Excerto do documento.
Acórdão do Tribunal Constitucional n.º 180/2022

ELIhttps://data.dre.pt/eli/actconst/180/2022/04/12/p/dre/pt/html
Data de publicação12 Abril 2022
Data11 Janeiro 2022
Gazette Issue72
SectionSerie I
ÓrgãoTribunal Constitucional
N.º 72 12 de abril de 2022 Pág. 4
Diário da República, 1.ª série
TRIBUNAL CONSTITUCIONAL
Acórdão do Tribunal Constitucional n.º 180/2022
Sumário: Pronuncia -se pela inconstitucionalidade das normas do artigo 4.º, n.º 2, alíneas b) e f),
e das normas do artigo 13.º do «Regime Jurídico da Atividade de Transportes Individual
e Remunerado de Passageiros em Veículos Descaracterizados a partir de Plataforma
Eletrónica para a Região Autónoma dos Açores», aprovado pelo Decreto n.º 1/2022, da
Assembleia Legislativa da Região Autónoma dos Açores.

Os dados.
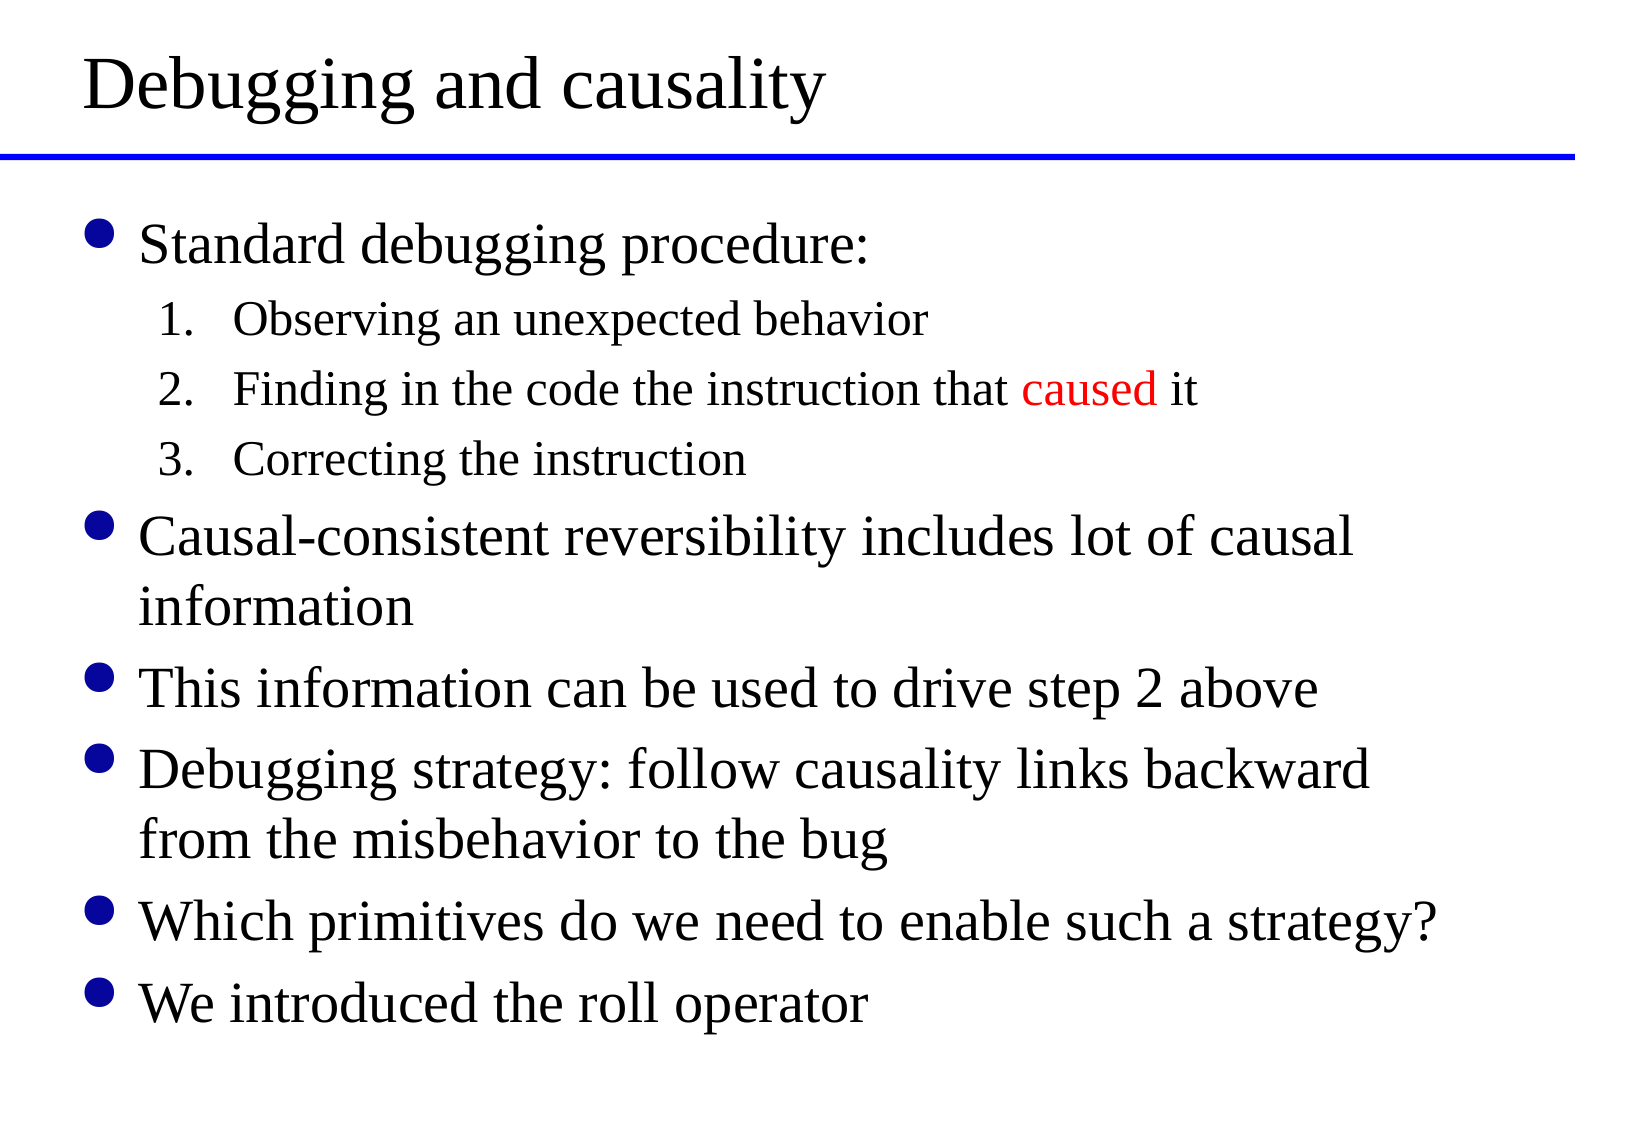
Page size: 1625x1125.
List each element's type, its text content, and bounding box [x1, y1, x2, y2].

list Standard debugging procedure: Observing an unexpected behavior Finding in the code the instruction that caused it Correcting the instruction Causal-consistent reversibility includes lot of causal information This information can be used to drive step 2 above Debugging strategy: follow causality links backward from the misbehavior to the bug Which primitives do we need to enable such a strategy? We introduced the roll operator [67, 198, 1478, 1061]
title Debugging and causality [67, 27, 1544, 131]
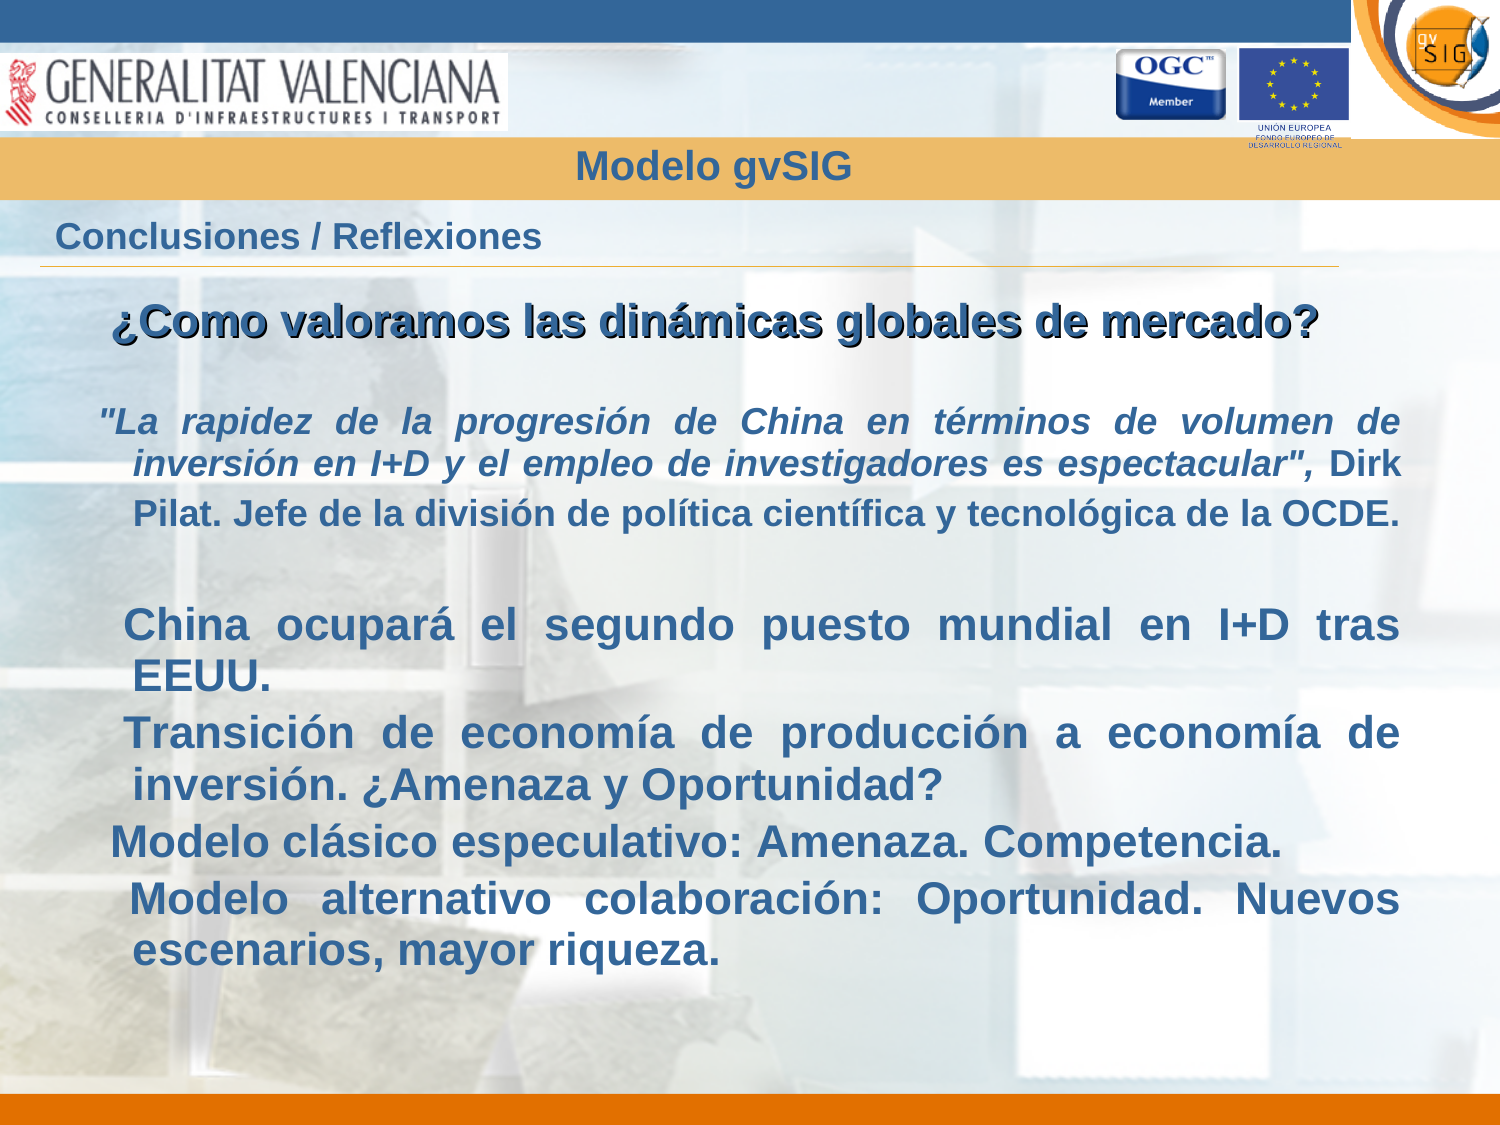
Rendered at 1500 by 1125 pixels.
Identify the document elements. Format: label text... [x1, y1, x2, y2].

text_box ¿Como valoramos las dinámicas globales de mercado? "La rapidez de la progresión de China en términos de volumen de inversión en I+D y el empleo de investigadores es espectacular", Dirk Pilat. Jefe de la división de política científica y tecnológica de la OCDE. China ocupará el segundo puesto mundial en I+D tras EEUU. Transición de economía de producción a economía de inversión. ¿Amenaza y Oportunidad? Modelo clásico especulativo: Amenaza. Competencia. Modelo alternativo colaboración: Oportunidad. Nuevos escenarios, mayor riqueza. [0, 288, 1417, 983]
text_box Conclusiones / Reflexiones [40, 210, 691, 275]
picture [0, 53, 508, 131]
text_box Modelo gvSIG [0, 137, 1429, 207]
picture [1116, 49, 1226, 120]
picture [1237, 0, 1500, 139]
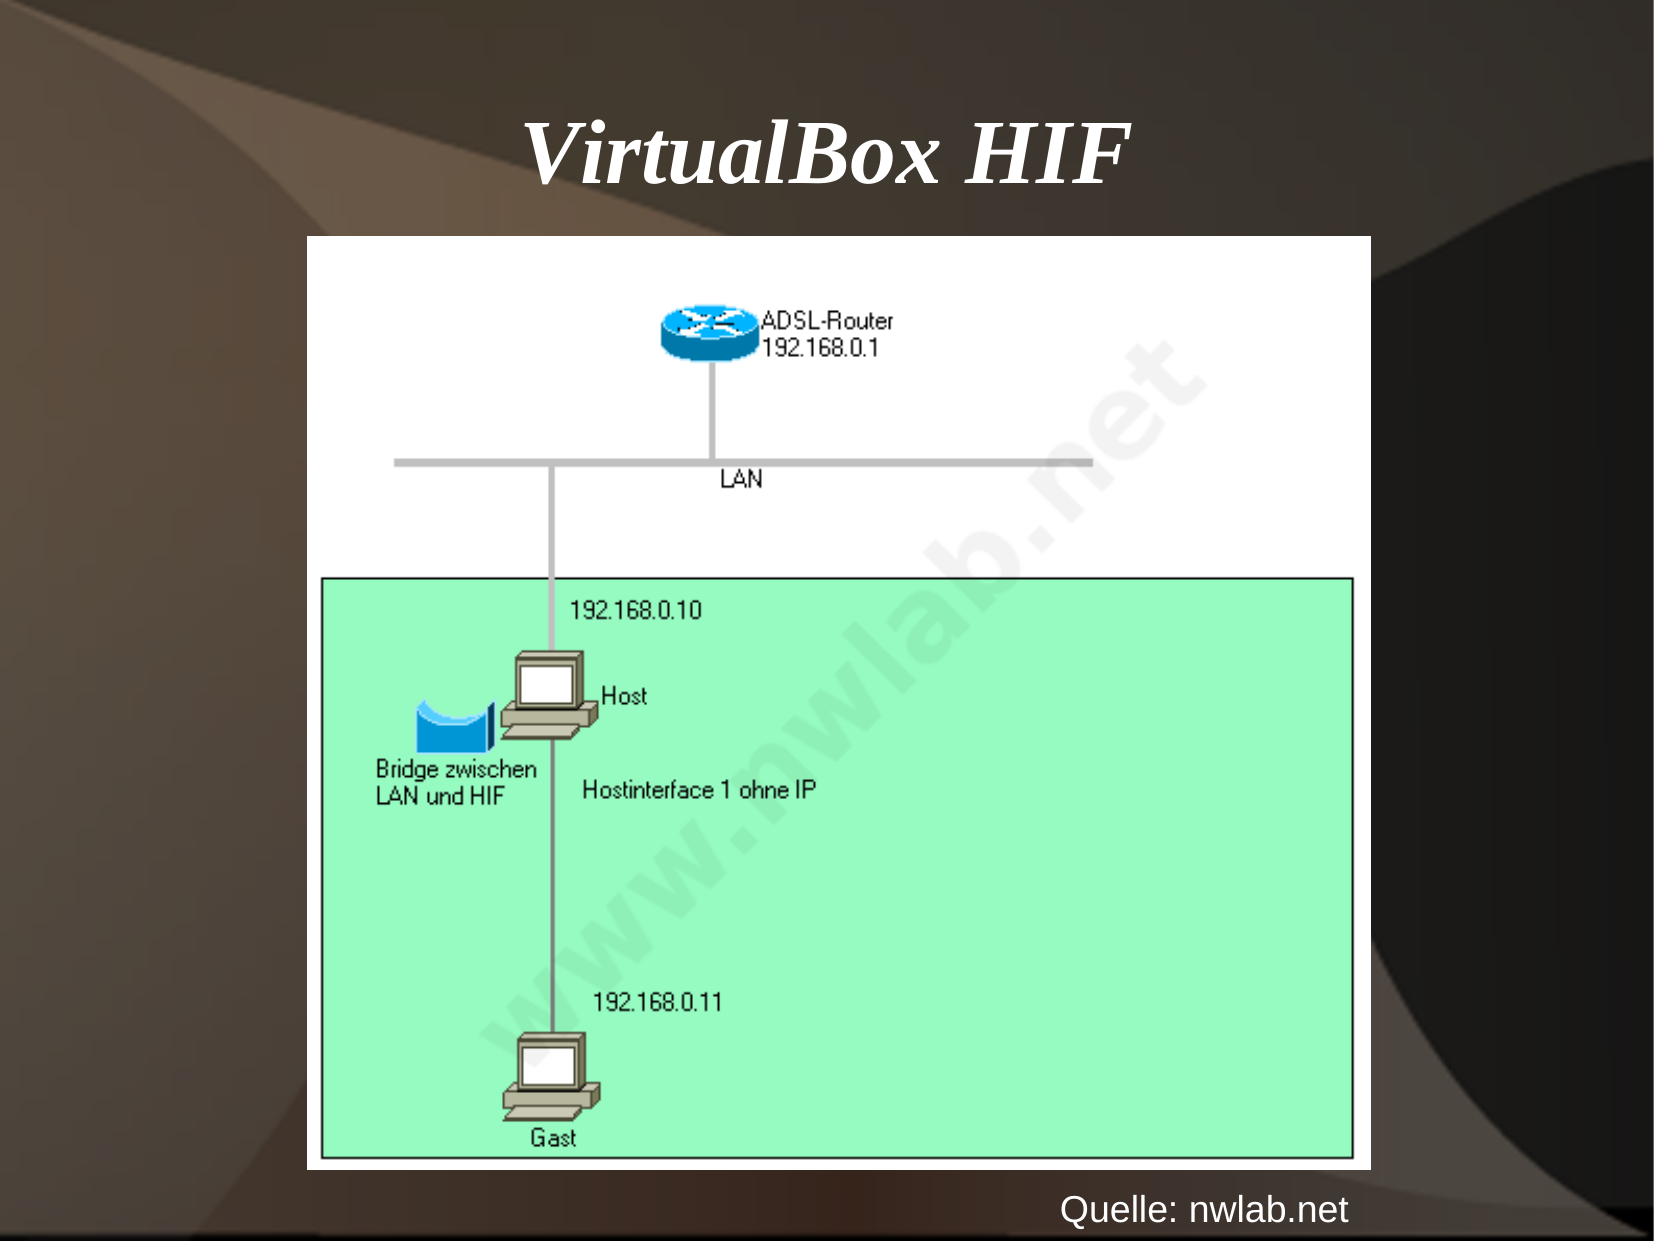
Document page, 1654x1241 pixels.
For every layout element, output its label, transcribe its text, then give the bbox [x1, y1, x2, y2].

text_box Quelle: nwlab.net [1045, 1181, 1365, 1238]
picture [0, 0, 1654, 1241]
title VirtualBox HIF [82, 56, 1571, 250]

Complete o seguinte.
1) Reproduza, sem qualquer alteração, tudo o que nos registos vai desde a linha que contém "Document page, 1654x1241 pixels." até ao final dos registos, incluindo ambas as extremidades.
2) Prossiga o texto do acórdão do Tribunal Constitucional sobre o transporte em veículos descaracterizados nos Açores, começando logo após a última frase apresentada.

Respostas dos exercícios.
1)
Document page, 1654x1241 pixels.
For every layout element, output its label, transcribe its text, then give the bbox [x1, y1, x2, y2].

text_box Quelle: nwlab.net [1045, 1181, 1365, 1238]
picture [0, 0, 1654, 1241]
title VirtualBox HIF [82, 56, 1571, 250]

2)
Processo n.º 227/2022
Acordam, em Plenário, no Tribunal Constitucional
I — Relatório
1 — O Representante da República para a Região Autónoma dos Açores requereu, ao abrigo
do disposto no artigo 278.º, n.os 2 e 3, da Constituição da República Portuguesa, e dos artigos 57.º
e seguintes da Lei n.º 28/82, de 15 de novembro (Lei da Organização, Funcionamento e Processo
do Tribunal Constitucional, adiante designada por LTC), ao Tribunal Constitucional a fiscalização
preventiva, e a consequente pronúncia pela inconstitucionalidade, das normas constantes das
alíneas b) e f) do n.º 2 do artigo 4.º e do artigo 13.º do Decreto n.º 1/2022 da Assembleia Legislativa,
da Região Autónoma dos Açores, que estabelece o Regime Jurídico da Atividade de Transporte
Individual e Remunerado de Passageiros em Veículos Descaracterizados a Partir de Plataforma
Eletrónica na Região Autónoma dos Açores (TVDERAA), aprovado pela Assembleia Legislativa da
Região Autónoma dos Açores em 11 de janeiro de 2022 e recebido, no seu Gabinete, no dia 11 de
fevereiro de 2022.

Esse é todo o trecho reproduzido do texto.